7) Alertmanager running

kubectl -n monitoring get pods | grep alertmanager

8) Teams bridge running

kubectl -n monitoring get pods | grep prometheus-msteams
kubectl -n monitoring get svc | grep prometheus-msteams
kubectl -n monitoring get servicemonitor | grep prometheus-msteams

Troubleshooting

Grafana cannot log in via OIDC

Common causes:

wrong issuer / auth / token / userinfo URLs
TLS errors (missing CA in the Grafana image)
missing GRAFANA_OAUTH_CLIENT_SECRET secret
wrong redirect URL configured in the OIDC provider

Check:

Grafana pod logs:

kubectl -n monitoring logs deploy/prometheus-stack-grafana

ensure the secret exists:

kubectl -n monitoring get secret grafana-oidc-secret -o yaml

TLS verification errors to OIDC provider

If logs mention certificate verification issues:

confirm Grafana uses the custom image that includes internal CA certs
confirm the CA certificate is correct and updated
confirm update-ca-certificates runs successfully in the image build

Loki / Tempo datasource not working

Check:

service names and URLs in additionalDataSources

that Loki / Tempo services exist:

kubectl -n monitoring get svc | egrep "loki|tempo|grafana|prom"

network policies / ingress policies (if any)

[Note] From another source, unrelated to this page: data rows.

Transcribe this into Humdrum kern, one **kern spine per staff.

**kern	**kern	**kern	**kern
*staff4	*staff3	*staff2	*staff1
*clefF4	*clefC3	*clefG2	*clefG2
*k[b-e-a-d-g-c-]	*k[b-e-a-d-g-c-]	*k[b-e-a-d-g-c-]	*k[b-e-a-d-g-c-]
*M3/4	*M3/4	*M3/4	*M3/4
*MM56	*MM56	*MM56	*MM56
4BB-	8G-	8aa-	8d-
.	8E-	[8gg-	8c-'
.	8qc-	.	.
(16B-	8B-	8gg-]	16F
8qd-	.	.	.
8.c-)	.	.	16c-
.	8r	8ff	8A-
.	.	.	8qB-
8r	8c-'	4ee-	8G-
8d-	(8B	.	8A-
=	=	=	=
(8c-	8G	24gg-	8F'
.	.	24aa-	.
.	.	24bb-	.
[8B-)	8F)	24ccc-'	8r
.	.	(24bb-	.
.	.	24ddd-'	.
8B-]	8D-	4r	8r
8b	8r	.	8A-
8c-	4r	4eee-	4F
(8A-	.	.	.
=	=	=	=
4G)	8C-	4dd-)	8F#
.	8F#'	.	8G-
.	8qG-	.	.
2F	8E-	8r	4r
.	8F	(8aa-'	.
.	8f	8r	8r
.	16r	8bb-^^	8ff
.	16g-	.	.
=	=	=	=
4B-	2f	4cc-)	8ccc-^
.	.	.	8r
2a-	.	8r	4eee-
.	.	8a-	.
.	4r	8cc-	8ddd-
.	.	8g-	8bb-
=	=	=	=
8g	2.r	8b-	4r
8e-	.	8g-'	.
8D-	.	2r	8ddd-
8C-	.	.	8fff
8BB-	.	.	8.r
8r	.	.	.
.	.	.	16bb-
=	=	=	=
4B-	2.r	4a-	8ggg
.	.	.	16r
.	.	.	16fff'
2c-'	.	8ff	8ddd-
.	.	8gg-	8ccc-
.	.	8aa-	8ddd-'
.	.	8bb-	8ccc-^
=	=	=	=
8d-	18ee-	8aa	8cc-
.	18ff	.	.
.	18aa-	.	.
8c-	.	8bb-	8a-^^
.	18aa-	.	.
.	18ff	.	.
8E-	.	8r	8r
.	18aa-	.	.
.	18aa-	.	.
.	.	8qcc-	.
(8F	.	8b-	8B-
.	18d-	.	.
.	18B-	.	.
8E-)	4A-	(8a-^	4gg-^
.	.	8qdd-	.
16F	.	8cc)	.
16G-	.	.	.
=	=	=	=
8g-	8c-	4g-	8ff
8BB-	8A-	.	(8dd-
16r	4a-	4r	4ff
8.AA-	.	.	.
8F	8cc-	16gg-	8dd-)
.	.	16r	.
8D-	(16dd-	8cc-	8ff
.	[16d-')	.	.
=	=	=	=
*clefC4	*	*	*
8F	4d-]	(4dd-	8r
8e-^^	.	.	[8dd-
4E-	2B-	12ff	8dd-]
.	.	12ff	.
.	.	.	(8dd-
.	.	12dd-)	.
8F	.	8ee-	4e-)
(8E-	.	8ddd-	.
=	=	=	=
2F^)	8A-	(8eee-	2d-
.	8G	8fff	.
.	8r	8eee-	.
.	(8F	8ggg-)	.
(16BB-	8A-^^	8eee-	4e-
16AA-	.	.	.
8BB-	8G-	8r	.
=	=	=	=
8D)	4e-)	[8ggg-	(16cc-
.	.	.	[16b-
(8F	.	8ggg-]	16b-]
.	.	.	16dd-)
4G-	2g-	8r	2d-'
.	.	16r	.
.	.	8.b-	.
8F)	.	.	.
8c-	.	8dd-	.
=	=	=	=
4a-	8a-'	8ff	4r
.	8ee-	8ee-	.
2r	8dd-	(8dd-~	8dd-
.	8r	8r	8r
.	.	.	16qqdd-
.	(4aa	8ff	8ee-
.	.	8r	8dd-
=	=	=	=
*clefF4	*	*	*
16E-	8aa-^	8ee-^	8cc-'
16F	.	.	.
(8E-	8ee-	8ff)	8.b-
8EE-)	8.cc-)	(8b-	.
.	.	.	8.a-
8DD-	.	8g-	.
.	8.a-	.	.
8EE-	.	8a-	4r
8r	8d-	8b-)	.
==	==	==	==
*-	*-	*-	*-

Alert rules are present but no Teams messages arrive

Check:

that prometheus-msteams is running:

kubectl -n monitoring get pods | grep prometheus-msteams

bridge logs:

kubectl -n monitoring logs deploy/prometheus-msteams --since=10m

Alertmanager reload logs:

kubectl -n monitoring logs alertmanager-prometheus-stack-vendor-alertmanager-0 --since=10m

rendered Alertmanager config (generated secret):

kubectl get secret -n monitoring alertmanager-prometheus-stack-vendor-alertmanager-generated -o json \
| jq -r '.data["alertmanager.yaml.gz"]' \
| base64 -d \
| gunzip -c

Open WebUI dashboards show no data

This setup relies on OpenTelemetry metrics flowing through Alloy into Prometheus.

Check:

Open WebUI environment variables for OTEL are enabled
Alloy receiver / exporter configuration is correct
Prometheus can see http_server_* metrics for job="open-webui"

vLLM or LiteLLM dashboards show no data

Check:

the ServiceMonitor exists
the Prometheus target is up
the metrics endpoint returns data
the dashboard uses the metric names exposed by the deployed application version

Operational notes

The current observability and alerting setup is intended as a first operational baseline.

It is recommended to review and tune over time:

latency thresholds
repeat intervals
grouping behavior
severity levels
Teams notification noise
dashboard queries after application upgrades

As usage patterns become clearer, additional alerts can be introduced gradually.

Summary

The observability stack now includes:

metrics via Prometheus
dashboards via Grafana
logs via Loki
traces via Tempo
OTEL collection / forwarding via Alloy
platform alerts routed to Microsoft Teams

This provides a practical baseline for monitoring GPU capacity, inference services, proxy behavior, alert delivery, and the Open WebUI application layer in a GitOps-managed cluster.